BEGIN

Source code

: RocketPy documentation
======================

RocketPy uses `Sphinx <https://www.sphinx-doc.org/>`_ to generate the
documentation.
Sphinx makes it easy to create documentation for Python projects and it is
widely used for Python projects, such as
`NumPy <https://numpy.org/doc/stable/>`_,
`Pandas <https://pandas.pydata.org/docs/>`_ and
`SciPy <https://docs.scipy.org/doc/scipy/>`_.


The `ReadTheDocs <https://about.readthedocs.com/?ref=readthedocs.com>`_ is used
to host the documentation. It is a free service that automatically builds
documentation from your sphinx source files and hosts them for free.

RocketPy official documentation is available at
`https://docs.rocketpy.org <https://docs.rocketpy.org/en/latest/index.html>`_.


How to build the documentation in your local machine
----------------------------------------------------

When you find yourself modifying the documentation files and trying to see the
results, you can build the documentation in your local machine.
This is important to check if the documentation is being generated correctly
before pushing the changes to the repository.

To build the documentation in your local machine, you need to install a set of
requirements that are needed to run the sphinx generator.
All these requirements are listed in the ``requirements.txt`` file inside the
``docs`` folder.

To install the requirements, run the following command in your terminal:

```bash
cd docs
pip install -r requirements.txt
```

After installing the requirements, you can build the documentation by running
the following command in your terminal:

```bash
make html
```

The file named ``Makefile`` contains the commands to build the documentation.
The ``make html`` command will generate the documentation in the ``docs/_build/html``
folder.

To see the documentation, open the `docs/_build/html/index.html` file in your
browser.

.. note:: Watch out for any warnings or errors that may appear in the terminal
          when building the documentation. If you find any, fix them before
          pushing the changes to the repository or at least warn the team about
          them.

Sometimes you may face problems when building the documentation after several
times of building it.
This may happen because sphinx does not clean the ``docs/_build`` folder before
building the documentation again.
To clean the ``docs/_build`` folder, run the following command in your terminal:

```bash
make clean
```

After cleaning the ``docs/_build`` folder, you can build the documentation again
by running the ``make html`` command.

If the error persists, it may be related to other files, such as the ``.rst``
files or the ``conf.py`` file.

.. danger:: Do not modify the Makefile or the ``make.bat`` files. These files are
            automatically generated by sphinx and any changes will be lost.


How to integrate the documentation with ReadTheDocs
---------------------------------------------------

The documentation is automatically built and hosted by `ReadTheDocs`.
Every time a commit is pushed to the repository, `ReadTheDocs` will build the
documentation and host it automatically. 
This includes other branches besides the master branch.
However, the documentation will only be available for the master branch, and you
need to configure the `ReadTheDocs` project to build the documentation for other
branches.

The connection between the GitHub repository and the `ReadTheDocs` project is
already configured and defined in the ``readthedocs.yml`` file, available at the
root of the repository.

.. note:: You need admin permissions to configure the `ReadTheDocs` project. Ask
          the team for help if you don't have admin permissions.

END

All of the entries, from the first line to the last, should be duplicated exactly.

Source code

: RocketPy documentation
======================

RocketPy uses `Sphinx <https://www.sphinx-doc.org/>`_ to generate the
documentation.
Sphinx makes it easy to create documentation for Python projects and it is
widely used for Python projects, such as
`NumPy <https://numpy.org/doc/stable/>`_,
`Pandas <https://pandas.pydata.org/docs/>`_ and
`SciPy <https://docs.scipy.org/doc/scipy/>`_.


The `ReadTheDocs <https://about.readthedocs.com/?ref=readthedocs.com>`_ is used
to host the documentation. It is a free service that automatically builds
documentation from your sphinx source files and hosts them for free.

RocketPy official documentation is available at
`https://docs.rocketpy.org <https://docs.rocketpy.org/en/latest/index.html>`_.


How to build the documentation in your local machine
----------------------------------------------------

When you find yourself modifying the documentation files and trying to see the
results, you can build the documentation in your local machine.
This is important to check if the documentation is being generated correctly
before pushing the changes to the repository.

To build the documentation in your local machine, you need to install a set of
requirements that are needed to run the sphinx generator.
All these requirements are listed in the ``requirements.txt`` file inside the
``docs`` folder.

To install the requirements, run the following command in your terminal:

```bash
cd docs
pip install -r requirements.txt
```

After installing the requirements, you can build the documentation by running
the following command in your terminal:

```bash
make html
```

The file named ``Makefile`` contains the commands to build the documentation.
The ``make html`` command will generate the documentation in the ``docs/_build/html``
folder.

To see the documentation, open the `docs/_build/html/index.html` file in your
browser.

.. note:: Watch out for any warnings or errors that may appear in the terminal
          when building the documentation. If you find any, fix them before
          pushing the changes to the repository or at least warn the team about
          them.

Sometimes you may face problems when building the documentation after several
times of building it.
This may happen because sphinx does not clean the ``docs/_build`` folder before
building the documentation again.
To clean the ``docs/_build`` folder, run the following command in your terminal:

```bash
make clean
```

After cleaning the ``docs/_build`` folder, you can build the documentation again
by running the ``make html`` command.

If the error persists, it may be related to other files, such as the ``.rst``
files or the ``conf.py`` file.

.. danger:: Do not modify the Makefile or the ``make.bat`` files. These files are
            automatically generated by sphinx and any changes will be lost.


How to integrate the documentation with ReadTheDocs
---------------------------------------------------

The documentation is automatically built and hosted by `ReadTheDocs`.
Every time a commit is pushed to the repository, `ReadTheDocs` will build the
documentation and host it automatically. 
This includes other branches besides the master branch.
However, the documentation will only be available for the master branch, and you
need to configure the `ReadTheDocs` project to build the documentation for other
branches.

The connection between the GitHub repository and the `ReadTheDocs` project is
already configured and defined in the ``readthedocs.yml`` file, available at the
root of the repository.

.. note:: You need admin permissions to configure the `ReadTheDocs` project. Ask
          the team for help if you don't have admin permissions.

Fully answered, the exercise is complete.